On Feb. 1, 1998, the Rev. Gibson was placed at the St. John Vianney Renewal Center in Dittmer, Mo., the residential treatment facility run by a religious order that ministers to troubled priests. Bishop James C. Timlin, the head of the diocese at the time, barred the Rev. Gibson from wearing clerical clothes outside the center and stripped him of his priestly faculties. For the last 10 years, he has had no public ministry or contact with young people and has been monitored 24 hours a day.

In all, four people have reported to the diocese that they were abused by the Rev. Gibson, a number Mr. Baumann suspects is “very low.”

What troubles him about the diocese’s response is that the accusations against the Rev. Gibson have never been publicly investigated, despite the fact that the church considers the priest a threat.

Statutes of limitation have prevented him and other victims from bringing charges against the priest. There is no record in Pennsylvania court databases of the Rev. Gibson ever having been charged with a sex crime, his name does not appear on any of the online databases of pedophile priests kept by watchdog groups, and his name is not listed on Pennsylvania, Missouri or federal Megan’s Law databases.

“I am horrified by the constant feeling that the church has one goal — to silence victims, which sounds, looks and feels remarkably like what my abuser did,” Mr.
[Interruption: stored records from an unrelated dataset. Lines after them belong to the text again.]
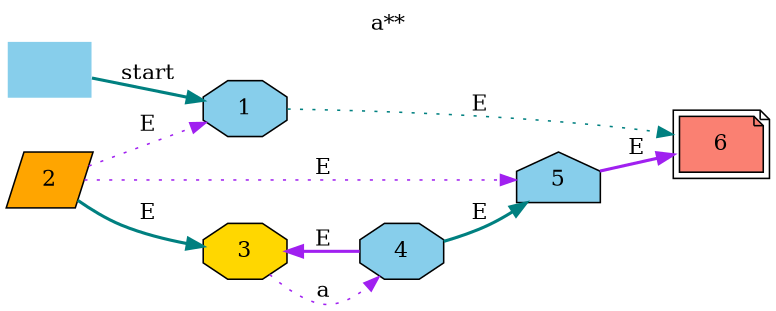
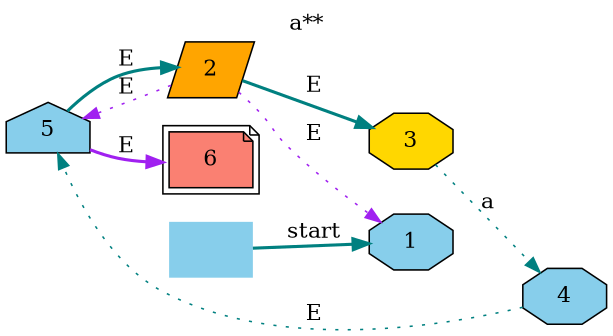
  digraph {
    label="a**"
    labelloc=t
    rankdir=LR
    node [fillcolor=skyblue shape=octagon style=filled]
    edge [color=teal style=dotted]
    6 [fillcolor=salmon peripheries=2 shape=note]
    1
    2 [fillcolor=orange shape=parallelogram]
    3 [fillcolor=gold]
    5 [shape=house]
    4
    " " [shape=plaintext]
-   1 -> 6 [label=E]
    2 -> 1 [color=purple label=E]
    2 -> 3 [label=E style=bold]
    2 -> 5 [color=purple label=E]
-   3 -> 4 [color=purple label=a]
+   3 -> 4 [label=a]
    5 -> 6 [color=purple label=E style=bold]
-   4 -> 3 [color=purple label=E style=bold]
-   4 -> 5 [label=E style=bold]
+   5 -> 2 [label=E style=bold]
+   4 -> 5 [label=E]
    " " -> 1 [label=start style=bold]
  }
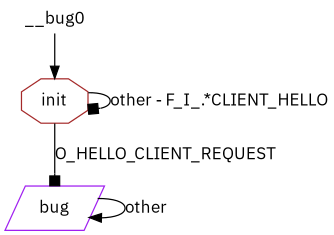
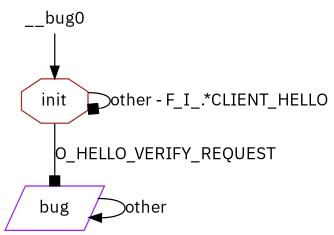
  digraph {
    fontname="IBM Plex Sans"
    node [color=purple fontname="IBM Plex Sans"]
    edge [arrowhead=box fontname="IBM Plex Sans"]
    init [color=brown shape=octagon]
    bug [shape=parallelogram]
    n3 [height=0 label=__bug0 shape=none width=0]
    init -> init [label="other - F_I_.*CLIENT_HELLO"]
-   init -> bug [label=O_HELLO_CLIENT_REQUEST]
+   init -> bug [label=O_HELLO_VERIFY_REQUEST]
    bug -> bug [arrowhead=normal label=other]
    n3 -> init [arrowhead=normal]
  }
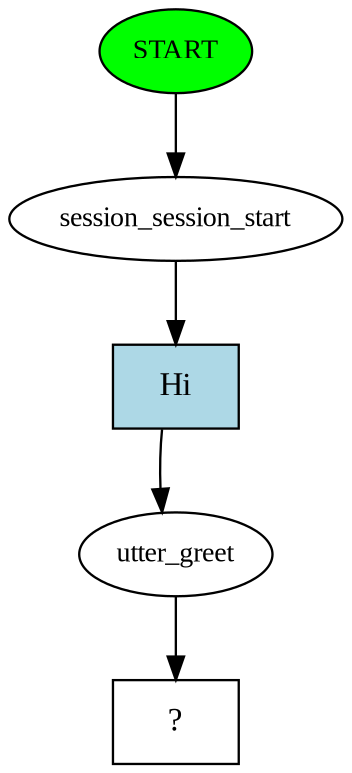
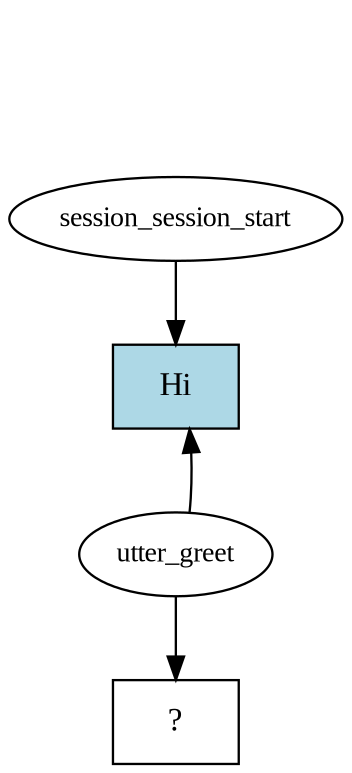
  digraph {
    fontname="Liberation Serif"
    node [fontname="Liberation Serif" fontsize=12]
    edge [fontname="Liberation Serif"]
-   n1 [fillcolor=green label=START style=filled]
    n2 [label=session_session_start]
    n3 [fillcolor=lightblue label=Hi shape=rect style=filled fontsize=""]
    n4 [label=utter_greet]
    n5 [label="  ?  " shape=rect fontsize=""]
-   n1 -> n2
    n2 -> n3
-   n3 -> n4
+   n4 -> n3
    n4 -> n5
  }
Baumann wrote in an e-mail. “If the church was truly interested in helping me and other victims, they would pull their records out and surrender them to the legal authorities.”

According to Mr. Genello’s statement, the diocese acted in accordance with the sexual abuse policy that was in effect between 1993 and 2003, which did not require any public disclosure of clerics accused of sexual abuse. Since 2003, the diocese has followed a revised policy that includes periodically publishing a notice in parish bulletins asking victims of sexual abuse to come forward.

Mr. Genello provided The Times-Tribune with a copy of such a notice, published in a 2005 bulletin of the Canadensis church where the Rev. Gibson was once a pastor. While it describes the resources available to victims of abuse, it does not name priests who have been found to have committed such acts.

Mr. Baumann said he doubts the usefulness of that effort, since most victims of clergy sex abuse “don’t read church bulletins.”

“A lot of people that are in my position, that had the experience I had as a child, don’t keep up with the Catholic Church,” he said by telephone. “There’s not a lot of comfort there for us.”

He has also not found much comfort in the diocese’s program for sexual abuse victims. For example, he rebuts the claim made by Mr. Genello in a July 23 letter to the editor published in The Times-Tribune that “Bishop

Joseph F. Martino always reaches out personally to each victim to express his deep sorrow.”

Mr. Baumann received a letter from Chancellor James B. Earley expressing the diocese’s “apology for the pain and anguish you have experienced” as well as an invitation to work with the diocese’s victim-assistance coordinator and to meet with the bishop. But, Mr. Baumann said, “I haven’t heard word one from the bishop of Scranton.”

In his statement, Mr. Genello said he had a conversation with Mr. Baumann and “explained that the bishop does not contact the victim, but expresses his sorrow and offers to help within a meeting that is arranged with the victim, if the victim so desires.” Mr. Baumann has declined offers to meet with the bishop and, when Mr. Genello offered, also declined to have the bishop contact him, he said.

About some of Mr. Baumann’s requests, including calls for outside accountability, Mr. Genello wrote that they “cannot be fulfilled because they involve procedures that were not part of the policy in effect at the time that the abuse occurred.

“Unfortunately, with any case involving abuse,” he added, “nothing can totally undo the harm done to the victim.”

Mr. Baumann said he is not hoping for the diocese to rewrite the past.

“I don’t think anyone in my position is naive enough to expect that,” he wrote in an e-mail.

“What I want is for the diocese to stop compounding the harm.”